### WHAT YOU NEED TO DO
Print the listing below in full. Alter nothing.

### DATASET RECORDS
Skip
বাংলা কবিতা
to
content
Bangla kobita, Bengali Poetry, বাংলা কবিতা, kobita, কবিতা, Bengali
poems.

### RESPONSE FOR THIS EXERCISE
Skip
বাংলা কবিতা
to
content
Bangla kobita, Bengali Poetry, বাংলা কবিতা, kobita, কবিতা, Bengali
poems.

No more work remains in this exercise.